What to do:
Pull each line containing "input" out of the listing below.

○ ○ ○ ○ ○

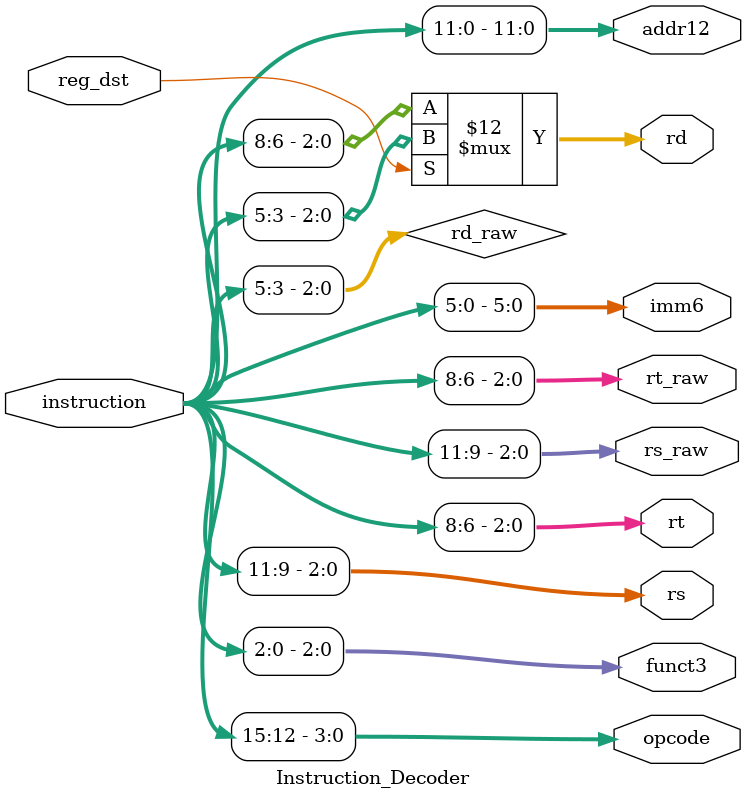
<source format=v>
`timescale 1ns / 1ps
module Instruction_Decoder(
    input  wire [15:0] instruction,
    input  wire        reg_dst,
    output wire [3:0]  opcode,
    output wire [2:0]  funct3,
    output wire [2:0]  rs,      // ?ã qua x? lý logic ch?n (Final Rs)
    output wire [2:0]  rt,      // ?ã qua x? lý logic ch?n (Final Rt)
    output wire [2:0]  rd,      // ?ã qua Mux reg_dst
    output wire [2:0]  rs_raw,  // Cho debugging ho?c các module khác n?u c?n
    output wire [2:0]  rt_raw,
    output wire [5:0]  imm6,
    output wire [11:0] addr12
);

    // C?t bit c? b?n
    assign opcode   = instruction[15:12];
    assign rs_raw   = instruction[11:9];  // rs luôn ? ?ây
    assign rt_raw   = instruction[8:6];   // rt luôn ? ?ây
    assign funct3   = instruction[2:0];
    assign imm6     = instruction[5:0];
    assign addr12   = instruction[11:0];

    wire [2:0] rd_raw = instruction[5:3];

    // Logic xác ??nh R-Type ?? ch?n ?úng bit (theo logic c? c?a em)
    // L?u ý: Th?c t? Spec MIPS 16 này rs/rt v? trí c? ??nh, nh?ng ta gi? logic này
    // ?? ??m b?o "99% chính xác" v?i code c?.
    localparam [3:0] OP_ALU0 = 4'b0000;
    localparam [3:0] OP_ALU1 = 4'b0001;
    localparam [3:0] OP_ALU2 = 4'b0010;
    localparam [3:0] OP_MFSR = 4'b1010;
    localparam [3:0] OP_MTSR = 4'b1011;

    wire is_rtype = (opcode == OP_ALU0) || (opcode == OP_ALU1) ||
                    (opcode == OP_ALU2) || (opcode == OP_MFSR) ||
                    (opcode == OP_MTSR);

    // I-Type fields logic (dù v? trí bit rs/rt gi?ng h?t R-type trong spec này,
    // nh?ng ta v?n gi? logic mux này n?u spec thay ??i sau này)
    assign rs = is_rtype ? rs_raw : rs_raw; 
    assign rt = is_rtype ? rt_raw : rt_raw;

    // Mux ch?n thanh ghi ?ích (Rd hay Rt)
    assign rd = reg_dst ? rd_raw : rt_raw;

endmodule
</source>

○ ○ ○ ○ ○

Solution for this task:
    input  wire [15:0] instruction,
    input  wire        reg_dst,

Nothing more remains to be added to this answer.